Accessing Apache HBasePDF version

Use the Apache Thrift Proxy API

The Apache Thrift library provides cross-language client-server remote procedure calls (RPCs), using Thrift bindings.

A Thrift binding is client code generated by the Apache Thrift Compiler for a target language (such as Python) that allows communication between the Thrift server and clients using that client code. HBase includes an Apache Thrift Proxy API, which allows you to write HBase applications in Python, C, C++, or another language that Thrift supports. The Thrift Proxy API is slower than the Java API and may have fewer features. To use the Thrift Proxy API, you need to configure and run the HBase Thrift server on your cluster. You also need to install the Apache Thrift compiler on your development system.

After the Thrift server is configured and running, generate Thrift bindings for the language of your choice, using an IDL file. An HBase IDL file named HBase.thrift is included as part of HBase. After generating the bindings, copy the Thrift libraries for your language into the same directory as the generated bindings. In the following Python example, these libraries provide the thrift.transport and thrift.protocol libraries. These commands show how you might generate the Thrift bindings for Python and copy the libraries on a Linux system.

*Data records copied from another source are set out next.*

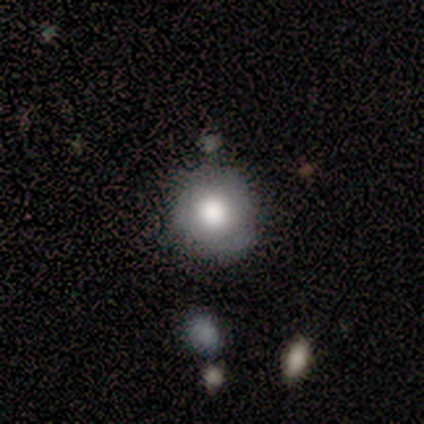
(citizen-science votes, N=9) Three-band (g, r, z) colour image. It shows a smooth galaxy with no disk features (100%) that is round (67%). Merging: none (78%).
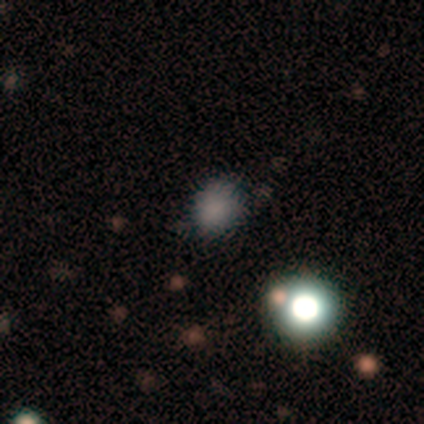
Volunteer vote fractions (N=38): Q: Smooth or featured?
A: smooth (71%); runner-up: star or artifact (29%)
Q: How rounded?
A: round (74%); runner-up: in between (26%)
Q: Merging?
A: none (81%); runner-up: minor disturbance (15%)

After installation of the thrift compiler, verify that the thrift compiler version is newer than 0.9.0 by running the thrift -version command. You need to find the Hbase.thrift file from the HBase node or copy it to co-locate with the Thrift compiler. Perform the following steps:
mkdir HBaseThrift
cd HBaseThrift/
thrift -gen py /path/to/Hbase.thrift
mv gen-py/* .
rm -rf gen-py/
mkdir thrift
cp -rp ~/Downloads/thrift/lib/py/src/* ./thrift/
As a result, the HBase thrift Python bindings appears as follows:
HbaseThrift/
|-- hbased
|   |-- constants.py
|   |-- Hbase.py
|   |-- Hbase-remote
|   |-- __init__.py
|   `-- ttypes.py
|-- __init__.py
`-- thrift
    |-- compat.py
    |-- ext
    |   |-- binary.cpp
    |   |-- binary.h
    |   |-- compact.cpp
    |   |-- compact.h
    |   |-- endian.h
    |   |-- module.cpp
    |   |-- protocol.h
    |   |-- protocol.tcc
    |   |-- types.cpp
    |   `-- types.h
    |-- __init__.py
    |-- protocol
    |   |-- __init__.py
    |   |-- TBase.py
    |   |-- TBinaryProtocol.py
    |   |-- TCompactProtocol.py
    |   |-- THeaderProtocol.py
    |   |-- TJSONProtocol.py
    |   |-- TMultiplexedProtocol.py
    |   |-- TProtocolDecorator.py
    |   `-- TProtocol.py
    |-- server
    |   |-- __init__.py
    |   |-- THttpServer.py
    |   |-- TNonblockingServer.py
    |   |-- TProcessPoolServer.py
    |   `-- TServer.py
    |-- Thrift.py
    |-- TMultiplexedProcessor.py
    |-- transport
    |   |-- __init__.py
    |   |-- sslcompat.py
    |   |-- THeaderTransport.py
    |   |-- THttpClient.py
    |   |-- TSocket.py
    |   |-- TSSLSocket.py
    |   |-- TTransport.py
    |   |-- TTwisted.py
    |   `-- TZlibTransport.py
    |-- TRecursive.py
    |-- TSCons.py
    |-- TSerialization.py
    `-- TTornado.py
The following example shows a simple Python application using the Thrift Proxy API.
from thrift.transport import TSocket
from thrift.protocol import TBinaryProtocol
from thrift.transport import TTransport
from hbase import Hbase

# Connect to HBase Thrift server
transport = TTransport.TBufferedTransport(TSocket.TSocket(host, port))
protocol = TBinaryProtocol.TBinaryProtocolAccelerated(transport)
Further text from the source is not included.